_THE PROBLEM:_
In the records that follow, locate every line with "khách" and extract it.

Stored data entries
• • •

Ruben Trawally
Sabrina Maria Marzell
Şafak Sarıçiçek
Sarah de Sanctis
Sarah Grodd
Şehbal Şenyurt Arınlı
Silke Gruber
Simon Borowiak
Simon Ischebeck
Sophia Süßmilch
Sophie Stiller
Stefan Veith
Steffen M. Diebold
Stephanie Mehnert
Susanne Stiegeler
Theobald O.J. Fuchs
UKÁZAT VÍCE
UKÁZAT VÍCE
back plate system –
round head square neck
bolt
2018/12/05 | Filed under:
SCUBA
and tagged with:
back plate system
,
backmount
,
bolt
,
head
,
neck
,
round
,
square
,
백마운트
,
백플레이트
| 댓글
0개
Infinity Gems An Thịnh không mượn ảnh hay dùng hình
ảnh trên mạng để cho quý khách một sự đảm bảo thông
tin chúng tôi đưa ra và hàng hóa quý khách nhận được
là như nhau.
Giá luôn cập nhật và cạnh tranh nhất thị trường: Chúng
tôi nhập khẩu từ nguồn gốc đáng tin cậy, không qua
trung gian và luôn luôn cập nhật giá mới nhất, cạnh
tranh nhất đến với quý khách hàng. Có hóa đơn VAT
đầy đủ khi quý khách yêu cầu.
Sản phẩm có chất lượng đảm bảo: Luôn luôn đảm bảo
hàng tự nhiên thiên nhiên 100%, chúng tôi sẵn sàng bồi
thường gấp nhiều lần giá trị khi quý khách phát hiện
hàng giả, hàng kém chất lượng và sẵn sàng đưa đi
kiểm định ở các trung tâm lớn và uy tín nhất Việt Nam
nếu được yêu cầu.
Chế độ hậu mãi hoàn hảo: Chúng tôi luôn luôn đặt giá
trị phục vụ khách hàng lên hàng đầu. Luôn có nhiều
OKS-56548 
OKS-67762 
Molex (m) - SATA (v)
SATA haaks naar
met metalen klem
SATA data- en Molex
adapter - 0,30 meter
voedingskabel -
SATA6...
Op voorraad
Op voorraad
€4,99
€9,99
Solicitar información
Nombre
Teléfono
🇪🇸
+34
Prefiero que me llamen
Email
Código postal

• • •

_SOLUTION:_
ảnh trên mạng để cho quý khách một sự đảm bảo thông
tin chúng tôi đưa ra và hàng hóa quý khách nhận được
tranh nhất đến với quý khách hàng. Có hóa đơn VAT
đầy đủ khi quý khách yêu cầu.
thường gấp nhiều lần giá trị khi quý khách phát hiện
trị phục vụ khách hàng lên hàng đầu. Luôn có nhiều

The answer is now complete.